| ACTIVITY LIST |
• a. In the insurance coverage excerpt, translate this sentence into Spanish: "In fact, neither Bodell nor Sunstone contend otherwise."
• b. According to the insurance coverage excerpt, how do the First Policies define an occurrence or event?

| DOCUMENT SECTION |
As an initial matter, the contractual language at issue here, as it should be, is undisputed. Essentially, the First Policies provide that Plaintiffs will pay those sums that Bodell is legally obligated or required to pay for property damage caused by an "occurrence" or "event." The First Policies further provide that an occurrence or event is an "accident including continuous or repeated exposure to substantially the same general harmful conditions." The definition of occurrence and event is critical. This is because numerous courts, both at the state and federal levels, have considered substantially the same language. For example, the Hawai'i Supreme Court has explained that alleged property damage was not "accidental" under a policy where the damage was "part and parcel of the alleged acts ... that resulted in the claims for breach of contract and fraud." Hawaiian Holiday Macadamia Nut Co., Inc. v. Indus. Indem. Co. , 872 P.2d 230, 235 (Haw. 1994). Similarly, the Ninth Circuit has explained that contract and contract-based tort claims do not give rise to an "occurrence" because "[a]llowing recovery for disputes between parties in a contractual relationship over the quality of work performed would convert [a commercial general liability] policy into a professional liability policy or performance bond." Burlington Ins. Co. v. Oceanic Design & Constr., Inc. , 383 F.3d 940, 949 (9th Cir. 2004). More recently, courts in this District have reached similar conclusions. In Evanston Ins. Co. v. Nagano , 891 F. Supp. 2d. 1179, 1194 (D. Haw. 2012), the court found that construction contract claims and claims that arose from the construction contract were not occurrences within the meaning of commercial general liability policies and, thus, the insurer did not owe a duty to defend or indemnify the insured.
As mentioned above, the St. Paul Policies state "the same general harmful conditions[,]" rather than "substantially the same...." No party suggests this alters the analysis, however.
See also State Farm & Cas. Co. v. GP West, Inc. , 190 F. Supp. 3d 1003, 1015-18 (D. Haw. 2016) ; Nautilus Ins. Co. v. 3 Builders, Inc. , 955 F. Supp. 2d 1121, 1135-37 (D. Haw. 2013) ; Illinois Nat'l Ins. Co. v. Nordic PCL Constr., Inc. , 870 F. Supp. 2d 1015, 1032 (D. Haw. 2012) (all same).
The state of the law, therefore, is clear with respect to the meaning of "occurrence" or "event" as those terms are defined in the First Policies: contract claims and claims that arise from the contract are not covered. In fact, neither Bodell nor Sunstone contend otherwise. These defendants instead raise issues unrelated to the coverage language of their policies. First, they assert that allegations in the Underlying Litigation of building code violations do not constitute a contract or contract-based claim. Second, they assert that Bodell's alleged work may have caused damage to the work performed by its subcontractors, which constitutes an occurrence. The Court addresses each argument in turn.

| COLLECTED MATERIAL |
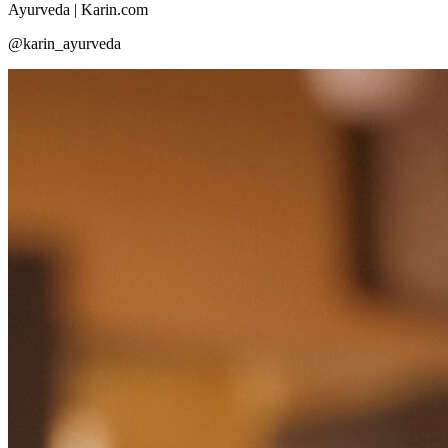
Ayurveda | Karin.com
@karin_ayurveda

| EXERCISE ANSWERS |
• a. De hecho, ni Bodell ni Sunstone sostienen lo contrario.

• b. As an "accident including continuous or repeated exposure to substantially the same general harmful conditions."